**Exercise goal:**
Word for word, set down the records and skip each picture.

**Data for this task:**
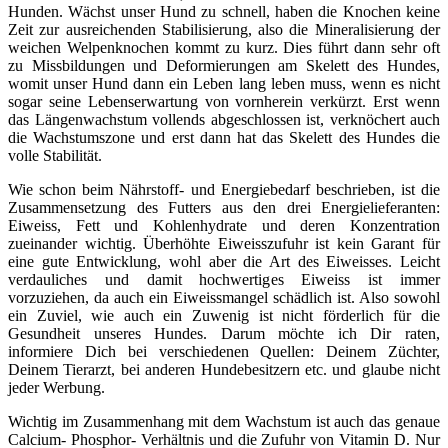
Hunden. Wächst unser Hund zu schnell, haben die Knochen keine
Zeit zur ausreichenden Stabilisierung, also die Mineralisierung der
weichen Welpenknochen kommt zu kurz. Dies führt dann sehr oft
zu Missbildungen und Deformierungen am Skelett des Hundes,
womit unser Hund dann ein Leben lang leben muss, wenn es nicht
sogar seine Lebenserwartung von vornherein verkürzt. Erst wenn
das Längenwachstum vollends abgeschlossen ist, verknöchert auch
die Wachstumszone und erst dann hat das Skelett des Hundes die
volle Stabilität.
Wie schon beim Nährstoff- und Energiebedarf beschrieben, ist die
Zusammensetzung des Futters aus den drei Energielieferanten:
Eiweiss, Fett und Kohlenhydrate und deren Konzentration
zueinander wichtig. Überhöhte Eiweisszufuhr ist kein Garant für
eine gute Entwicklung, wohl aber die Art des Eiweisses. Leicht
verdauliches und damit hochwertiges Eiweiss ist immer
vorzuziehen, da auch ein Eiweissmangel schädlich ist. Also sowohl
ein Zuviel, wie auch ein Zuwenig ist nicht förderlich für die
Gesundheit unseres Hundes. Darum möchte ich Dir raten,
informiere Dich bei verschiedenen Quellen: Deinem Züchter,
Deinem Tierarzt, bei anderen Hundebesitzern etc. und glaube nicht
jeder Werbung.
Wichtig im Zusammenhang mit dem Wachstum ist auch das genaue
Calcium- Phosphor- Verhältnis und die Zufuhr von Vitamin D. Nur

**Task output:**
Hunden. Wächst unser Hund zu schnell, haben die Knochen keine
Zeit zur ausreichenden Stabilisierung, also die Mineralisierung der
weichen Welpenknochen kommt zu kurz. Dies führt dann sehr oft
zu Missbildungen und Deformierungen am Skelett des Hundes,
womit unser Hund dann ein Leben lang leben muss, wenn es nicht
sogar seine Lebenserwartung von vornherein verkürzt. Erst wenn
das Längenwachstum vollends abgeschlossen ist, verknöchert auch
die Wachstumszone und erst dann hat das Skelett des Hundes die
volle Stabilität.
Wie schon beim Nährstoff- und Energiebedarf beschrieben, ist die
Zusammensetzung des Futters aus den drei Energielieferanten:
Eiweiss, Fett und Kohlenhydrate und deren Konzentration
zueinander wichtig. Überhöhte Eiweisszufuhr ist kein Garant für
eine gute Entwicklung, wohl aber die Art des Eiweisses. Leicht
verdauliches und damit hochwertiges Eiweiss ist immer
vorzuziehen, da auch ein Eiweissmangel schädlich ist. Also sowohl
ein Zuviel, wie auch ein Zuwenig ist nicht förderlich für die
Gesundheit unseres Hundes. Darum möchte ich Dir raten,
informiere Dich bei verschiedenen Quellen: Deinem Züchter,
Deinem Tierarzt, bei anderen Hundebesitzern etc. und glaube nicht
jeder Werbung.
Wichtig im Zusammenhang mit dem Wachstum ist auch das genaue
Calcium- Phosphor- Verhältnis und die Zufuhr von Vitamin D. Nur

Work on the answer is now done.